◆ Objectif de l'exercice
Citez mot pour mot le passage de l'article consacré aux élections municipales qui va de « 24 Septembre 2019 » jusqu'à « dans le local. ».
==== Extrait de page
24 Septembre 2019
Pourquoi tout peut changer aux municipales Jamais nous n’avons autant discuté de questions territoriales à l’échelle du pays et jamais les problématiques nationales ne se sont autant inscrites dans le local.
Par Frédéric Gilli, Professeur à l’école urbaine de Sciences Po, directeur associé de l’agence Grand Public • Laurent Sablic, Journaliste, directeur associé de l’agence Grand Public
publiée le 24 septembre dans le HUFFPOST
“Le marché est plus fort que le volontarisme politique” titrait Le Monde du vendredi 30 août à propos du prix des logements. Voilà une affirmation qui devrait interroger les citoyens sur l’intérêt d’aller voter et questionner tous les élus sur leur utilité... Voilà un vrai sujet pour les prochaines élections municipales. Cette affirmation emporte avec elle des questions très concrètes pour les débats politiques des prochains mois: un territoire peut-il à lui seul domestiquer les marchés? Peut-on faire entendre aux investisseurs et aux particuliers les contraintes de l’intérêt général? Qui et comment se prennent les décisions aboutissant à l’impasse démocratique actuelle? Si l’on en croit le fil de l’actualité et les déclarations des uns et des autres, d’autres sujets doivent focaliser notre attention: la bataille des têtes de liste d’En Marche, les alliances à géométrie variable du MoDem et de LR, la résistance des bastions du PS et du PC ou l’atterrissage électoral des Verts… et toutes les guéguerres et les politicailleries qui occupent les appareils. Ce traitement superficiel de la vie civique et politique part du principe que les citoyens aiment les jeux du cirque alors que tout indique au contraire qu’ils sont las de ces succédanés de débats démocratiques. Il est donc vraisemblable que l’on se prépare tranquillement à une nouvelle baisse de la participation électorale.
========
==== Données fournies
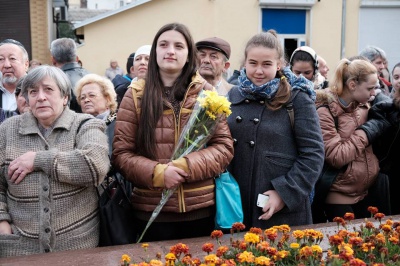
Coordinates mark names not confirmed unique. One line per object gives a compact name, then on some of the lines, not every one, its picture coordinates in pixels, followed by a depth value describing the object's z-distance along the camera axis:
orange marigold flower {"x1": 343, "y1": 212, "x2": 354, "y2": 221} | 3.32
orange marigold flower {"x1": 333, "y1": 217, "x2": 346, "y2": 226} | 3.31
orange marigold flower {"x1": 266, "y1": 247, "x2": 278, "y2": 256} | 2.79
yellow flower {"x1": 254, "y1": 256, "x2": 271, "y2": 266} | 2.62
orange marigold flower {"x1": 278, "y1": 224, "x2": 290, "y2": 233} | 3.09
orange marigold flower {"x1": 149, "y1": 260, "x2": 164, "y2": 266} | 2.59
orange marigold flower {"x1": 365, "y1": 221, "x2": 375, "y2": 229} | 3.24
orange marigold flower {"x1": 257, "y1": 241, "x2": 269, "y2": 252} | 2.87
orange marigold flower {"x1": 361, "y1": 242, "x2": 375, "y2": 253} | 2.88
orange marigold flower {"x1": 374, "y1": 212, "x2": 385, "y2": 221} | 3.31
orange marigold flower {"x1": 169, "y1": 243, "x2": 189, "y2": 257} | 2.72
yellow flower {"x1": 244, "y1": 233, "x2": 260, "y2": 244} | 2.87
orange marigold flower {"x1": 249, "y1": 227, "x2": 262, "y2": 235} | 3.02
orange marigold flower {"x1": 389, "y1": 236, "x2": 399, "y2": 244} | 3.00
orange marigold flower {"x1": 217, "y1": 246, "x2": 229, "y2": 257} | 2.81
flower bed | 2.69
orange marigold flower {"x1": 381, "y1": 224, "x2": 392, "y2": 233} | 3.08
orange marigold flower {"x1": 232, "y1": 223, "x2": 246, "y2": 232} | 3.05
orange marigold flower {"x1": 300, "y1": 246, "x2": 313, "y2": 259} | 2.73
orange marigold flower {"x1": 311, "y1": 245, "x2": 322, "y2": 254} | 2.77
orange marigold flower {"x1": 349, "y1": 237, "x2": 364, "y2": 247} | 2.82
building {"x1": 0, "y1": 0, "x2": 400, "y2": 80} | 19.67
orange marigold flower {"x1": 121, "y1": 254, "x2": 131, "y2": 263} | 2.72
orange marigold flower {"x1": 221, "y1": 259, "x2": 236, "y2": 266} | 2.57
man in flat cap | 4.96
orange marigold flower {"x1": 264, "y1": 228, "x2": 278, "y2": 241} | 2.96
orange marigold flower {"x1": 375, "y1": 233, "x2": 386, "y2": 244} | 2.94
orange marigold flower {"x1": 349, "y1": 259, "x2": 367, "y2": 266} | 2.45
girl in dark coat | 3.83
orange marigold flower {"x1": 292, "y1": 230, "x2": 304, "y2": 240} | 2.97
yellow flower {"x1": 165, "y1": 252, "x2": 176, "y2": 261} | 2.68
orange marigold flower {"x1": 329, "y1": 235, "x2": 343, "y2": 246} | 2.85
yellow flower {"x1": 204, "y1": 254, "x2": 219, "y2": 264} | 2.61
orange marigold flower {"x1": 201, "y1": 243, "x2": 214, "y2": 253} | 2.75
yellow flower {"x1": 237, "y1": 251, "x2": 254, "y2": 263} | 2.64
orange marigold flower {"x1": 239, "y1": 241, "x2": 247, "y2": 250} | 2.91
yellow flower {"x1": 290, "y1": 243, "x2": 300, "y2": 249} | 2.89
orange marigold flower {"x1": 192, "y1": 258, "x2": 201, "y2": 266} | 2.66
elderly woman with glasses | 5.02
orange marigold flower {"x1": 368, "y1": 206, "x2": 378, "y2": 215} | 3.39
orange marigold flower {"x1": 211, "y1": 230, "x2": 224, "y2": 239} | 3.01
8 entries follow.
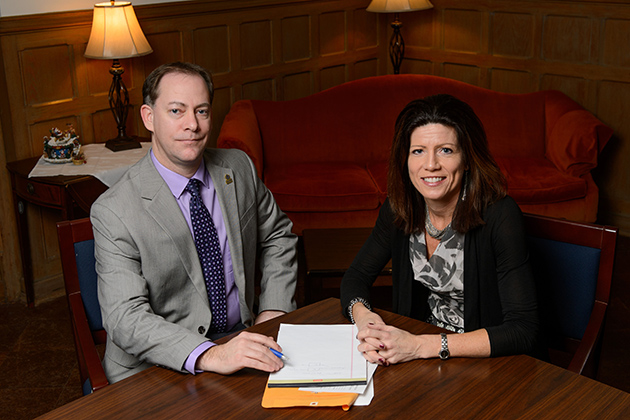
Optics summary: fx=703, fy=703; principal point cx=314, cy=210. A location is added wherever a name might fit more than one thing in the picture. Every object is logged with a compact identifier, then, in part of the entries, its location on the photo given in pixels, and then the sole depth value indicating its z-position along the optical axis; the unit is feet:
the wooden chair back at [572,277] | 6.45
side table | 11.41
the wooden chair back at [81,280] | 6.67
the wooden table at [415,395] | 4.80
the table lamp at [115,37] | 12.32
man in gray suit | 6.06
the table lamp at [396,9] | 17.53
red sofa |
========
◆ Corrigé proposé
24 Septembre 2019
Pourquoi tout peut changer aux municipales Jamais nous n’avons autant discuté de questions territoriales à l’échelle du pays et jamais les problématiques nationales ne se sont autant inscrites dans le local.